Igreja da Misericórdia -
dia da festa de Santa Barbara
-Ainda não fui solicitado, o governador acabou de chegar, e tú és que estás a informar que esta expedição sairá daqui, tu e tuas bruxarias e adivinhações.
-Tá bom senhor Garcia, um dia falaremos mais sobre isto. Todavia, o senhor deve saber que a qualidade do pau brasil[4] da Paraíba é reconhecida pelos estrangeiros, e é por isto mesmo que os franceses e holandeses insistem em visitar o nosso litoral e se juntarem aos índios. [5]

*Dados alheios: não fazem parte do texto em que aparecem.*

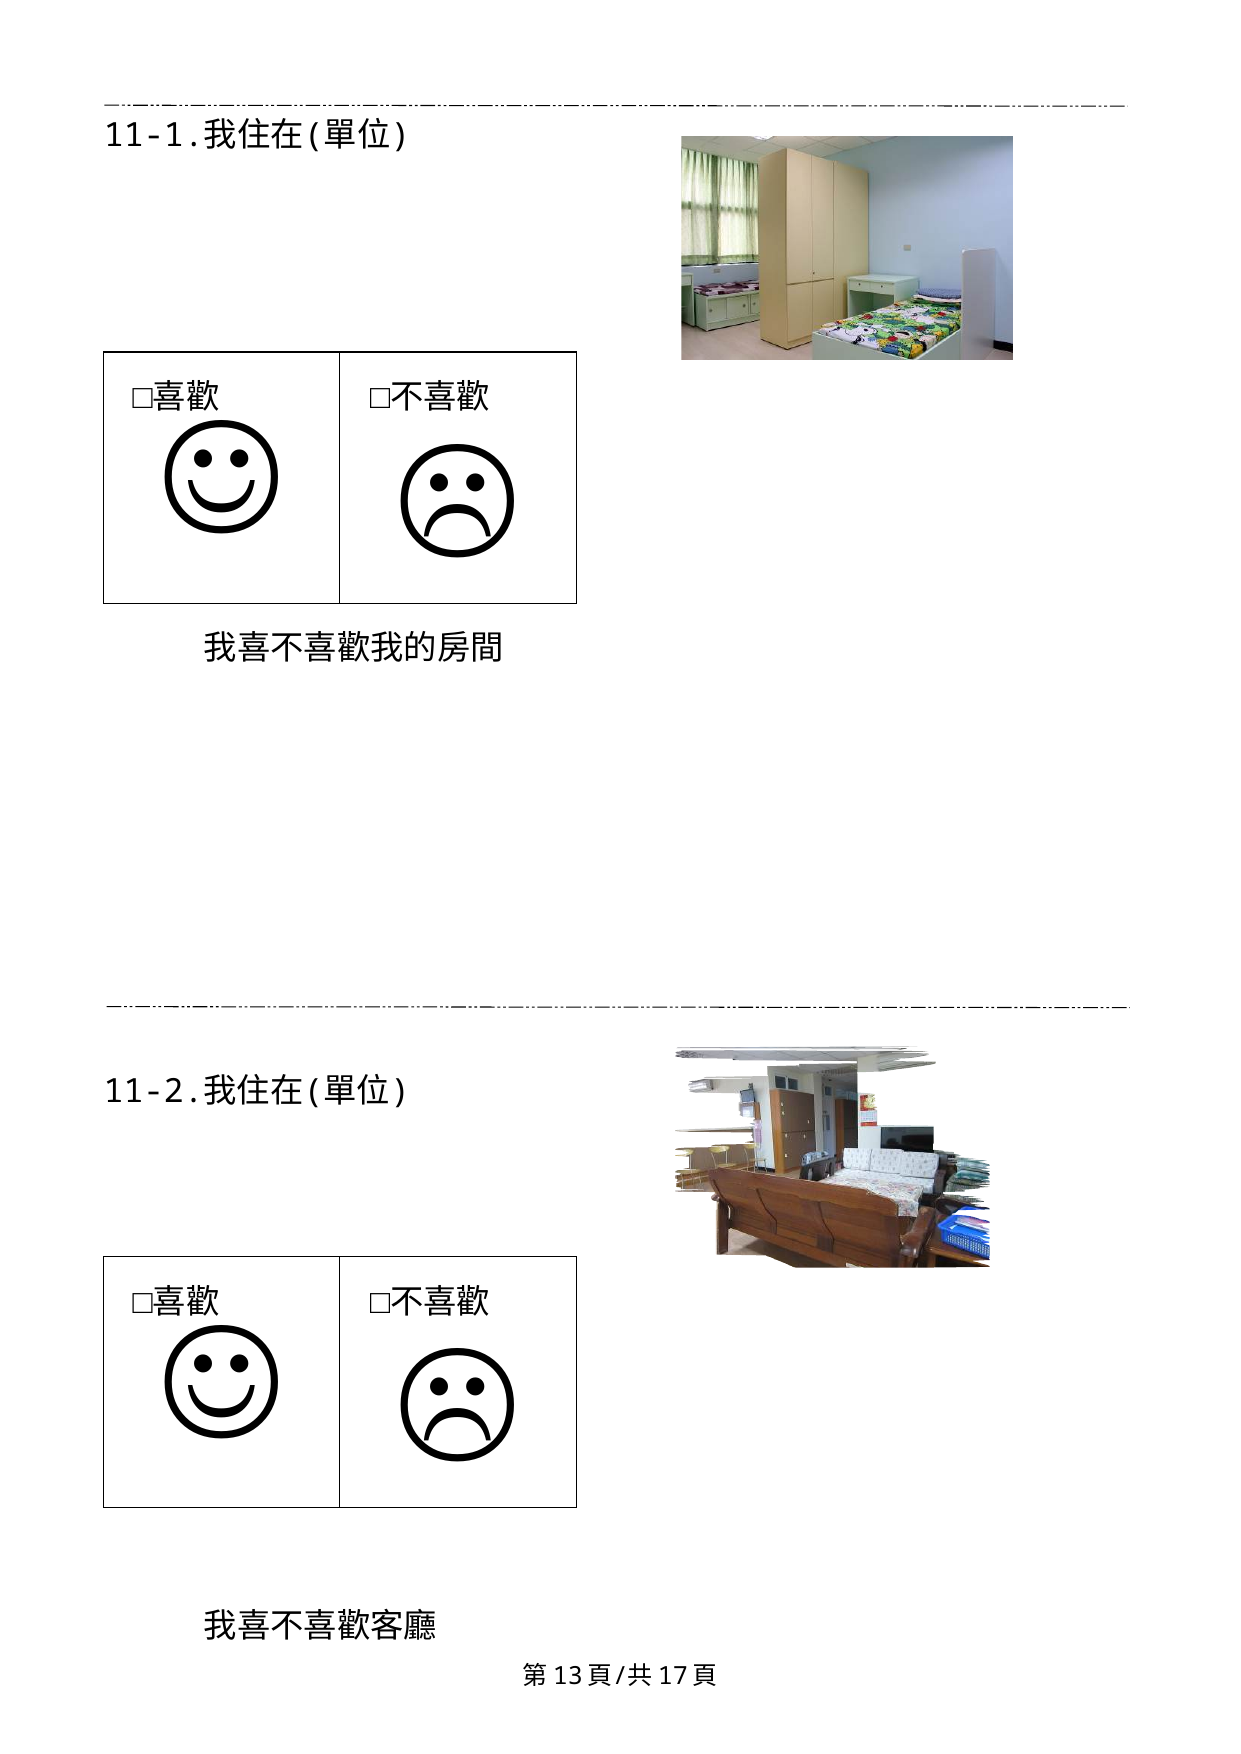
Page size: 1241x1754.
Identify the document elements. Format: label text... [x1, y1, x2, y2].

table_header □不喜歡  [340, 1257, 576, 1507]
table_header □喜歡  [104, 353, 339, 602]
text 11-2.我住在(單位) [103, 1046, 856, 1108]
text 我喜不喜歡客廳 [103, 1582, 1137, 1644]
table_header □喜歡  [104, 1257, 339, 1507]
text 11-1.我住在(單位) [103, 90, 1137, 153]
text 我喜不喜歡我的房間 [103, 603, 1137, 666]
table_header □不喜歡  [340, 353, 576, 602]
text [858, 1046, 1137, 1108]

De repente o Sr. Garcia disse-me: Vou embora, tenho de visitar as olarias e ver o gado que ainda se encontra aqui, mas quero saber mais a respeito deste novo governador. Ele já está bem velho e não sei quanto tempo vai aguentar, portanto, quero saber  antes de todos o que vai acontecer nesse período que ele vai governar, e tu podes informar-me. Dizendo isto virou-se de costa e desapareceu atrás da Igreja, deixando-me, mais uma vez, atônita com a dúvida se tudo isto ocorrera mesmo, ou era fruto da minha imaginação e da minha grande vontade de saber a história deste meu imenso Brasil e, principalmente, da minha terra - a Bahia.  

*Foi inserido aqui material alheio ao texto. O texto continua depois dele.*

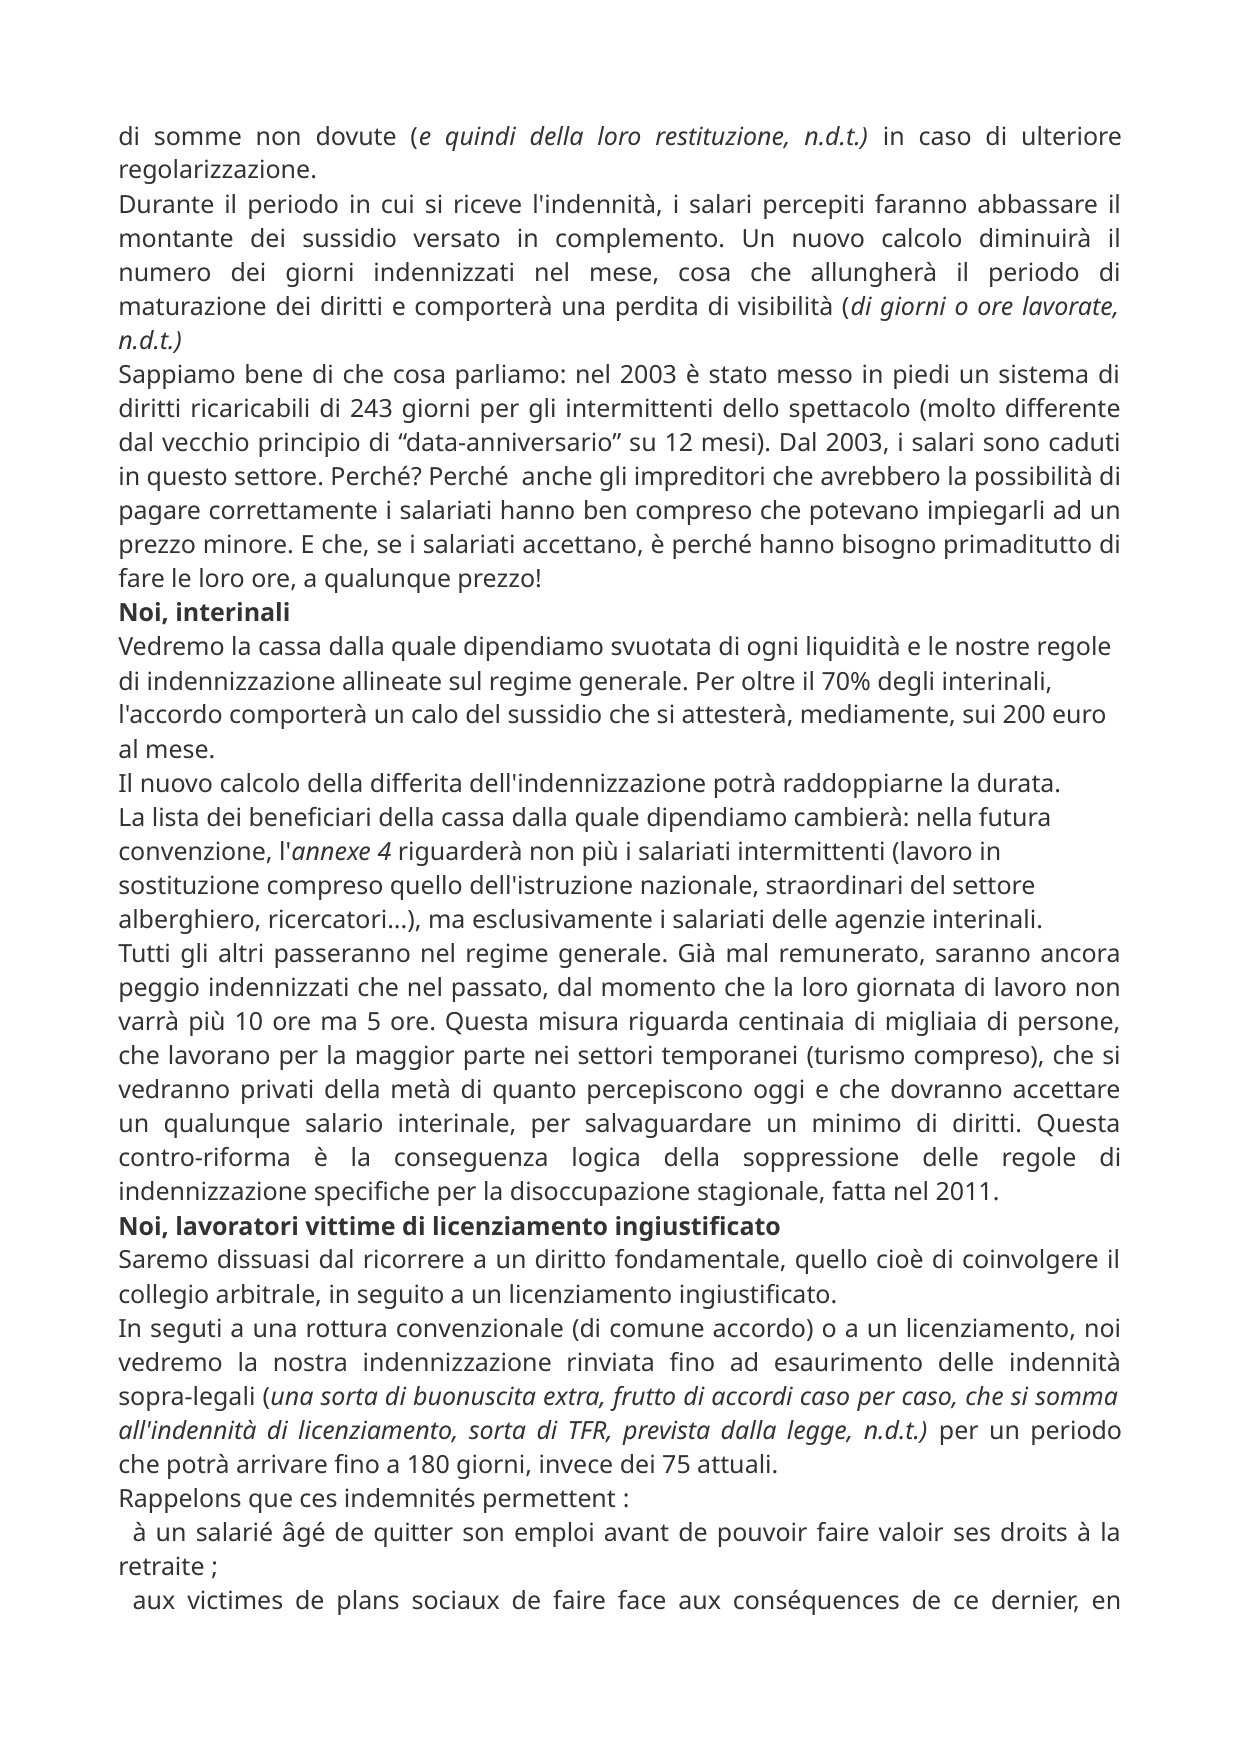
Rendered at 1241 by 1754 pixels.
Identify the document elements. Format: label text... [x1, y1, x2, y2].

text Noi, interinali [118, 595, 1122, 629]
text Tutti gli altri passeranno nel regime generale. Già mal remunerato, saranno ancora peggio indennizzati che nel passato, dal momento che la loro giornata di lavoro non varrà più 10 ore ma 5 ore. Questa misura riguarda centinaia di migliaia di persone, che lavorano per la maggior parte nei settori temporanei (turismo compreso), che si vedranno privati della metà di quanto percepiscono oggi e che dovranno accettare un qualunque salario interinale, per salvaguardare un minimo di diritti. Questa contro-riforma è la conseguenza logica della soppressione delle regole di indennizzazione specifiche per la disoccupazione stagionale, fatta nel 2011. [118, 936, 1122, 1208]
text Rappelons que ces indemnités permettent : [118, 1481, 1122, 1515]
text Vedremo la cassa dalla quale dipendiamo svuotata di ogni liquidità e le nostre regole di indennizzazione allineate sul regime generale. Per oltre il 70% degli interinali, l'accordo comporterà un calo del sussidio che si attesterà, mediamente, sui 200 euro al mese. [118, 629, 1122, 765]
text Il nuovo calcolo della differita dell'indennizzazione potrà raddoppiarne la durata. [118, 765, 1122, 799]
text di somme non dovute (e quindi della loro restituzione, n.d.t.) in caso di ulteriore regolarizzazione. [118, 118, 1122, 186]
text Noi, lavoratori vittime di licenziamento ingiustificato [118, 1208, 1122, 1242]
text In seguti a una rottura convenzionale (di comune accordo) o a un licenziamento, noi vedremo la nostra indennizzazione rinviata fino ad esaurimento delle indennità sopra-legali (una sorta di buonuscita extra, frutto di accordi caso per caso, che si somma all'indennità di licenziamento, sorta di TFR, prevista dalla legge, n.d.t.) per un periodo che potrà arrivare fino a 180 giorni, invece dei 75 attuali. [118, 1310, 1122, 1481]
text Durante il periodo in cui si riceve l'indennità, i salari percepiti faranno abbassare il montante dei sussidio versato in complemento. Un nuovo calcolo diminuirà il numero dei giorni indennizzati nel mese, cosa che allungherà il periodo di maturazione dei diritti e comporterà una perdita di visibilità (di giorni o ore lavorate, n.d.t.) [118, 186, 1122, 357]
text La lista dei beneficiari della cassa dalla quale dipendiamo cambierà: nella futura convenzione, l'annexe 4 riguarderà non più i salariati intermittenti (lavoro in sostituzione compreso quello dell'istruzione nazionale, straordinari del settore alberghiero, ricercatori...), ma esclusivamente i salariati delle agenzie interinali. [118, 799, 1122, 936]
text Saremo dissuasi dal ricorrere a un diritto fondamentale, quello cioè di coinvolgere il collegio arbitrale, in seguito a un licenziamento ingiustificato. [118, 1242, 1122, 1310]
text à un salarié âgé de quitter son emploi avant de pouvoir faire valoir ses droits à la retraite ; aux victimes de plans sociaux de faire face aux conséquences de ce dernier, en [118, 1515, 1122, 1617]
text Sappiamo bene di che cosa parliamo: nel 2003 è stato messo in piedi un sistema di diritti ricaricabili di 243 giorni per gli intermittenti dello spettacolo (molto differente dal vecchio principio di “data-anniversario” su 12 mesi). Dal 2003, i salari sono caduti in questo settore. Perché? Perché anche gli impreditori che avrebbero la possibilità di pagare correttamente i salariati hanno ben compreso che potevano impiegarli ad un prezzo minore. E che, se i salariati accettano, è perché hanno bisogno primaditutto di fare le loro ore, a qualunque prezzo! [118, 357, 1122, 595]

[1] Aldeamento- eram os ajuntamentos indígenas que eram organizados coordenadamente, em lugares  escolhidos pelas autoridades coloniais, para onde vinham  os índios de diversas povoações, após o descimento, que era a retirada dos índios da sua própria aldeia para se reunirem nas comandadas pelos missionários, para que se convertessem ao cristianismo. Esta estratégia fazia parte da política colonial portuguesa em relação aos gentios, que deveriam se converter ao  cristianismo, abandonar a  sua própria cultura, enfim, deixarem de ser bárbaros para adentrarem ao mundo civilizado, embora, na realidade, este foi o caminho encontrado pelos portugueses para a utilização de mão de obra barata, completamente dócil. A contribuição da Companhia de Jesus foi fundamental nesta estratégia, e embora o pretexto da conversão dos adultos e a educação das crianças tenha sido observado, não afastou a utilização da mão de obra indígena, sem quaisquer ônus, pelos próprios missionários jesuítas, proprietários de grandes extensões de terra. Sobre os indígenas do Brasil ler: HEMMING John , Ouro Vermelho,.São Paulo, Edusp2007, (tradução Carlos Eugenio Marcondes de Moura).
[2] Chistovão de Barros -  Provedor Mor da Fazenda  e foi Provedor da Santa Casa de Misericórdia em1587
[3] Cosme Rangel de Macedo veio para o Brasil como Ouvidor Geral, com a doença do  governador Lourenço da Veiga, fez parte da Junta que governou o Brasil até a chegada do novo governador Manoel Telles Barreto,
[4] Pau Brasil – denominado pelos indígenas  – ibirapitanga.
[5]  Segundo os historiadores,” desde 1570, os índios, insuflados pelos franceses, com quem conviviam nas terras da Paraíba e Rio Grande, incursionavam em Itamaracá e Olinda, ameaçando a florescente Capitania.e em 1574 ocorreu o massacre e Tracunhaém, resultante do ato do cristão-novo Diogo Dias, senhor de engenho em Goiana, a 60 Km da futura capital paraibana e a 40 Km de Itamaracá, reter uma cunhã potiguara, filha do principal Iniguaçu, que havia se casado com um mameluco. O principal da tribo não gostou desse seqüestro e, instigado pelos franceses,  assaltou o engenho, matando todos os seus moradores. Da família de Diogo Dias escaparam dois filhos, porque não se encontravam no engenho. Envaidecidos dos seus feitos, passaram os índios a fustigarem a ilha de Itamaracá, preocupando os habitantes de Olinda, os quais temiam a qualquer momento um ataque indígena.” Luiz Hugo Guimarães, Historia da Paraíba – www..ihgp.net/luizhugo/a_conquista da paraiba.htm. acessado em 31/07/2018.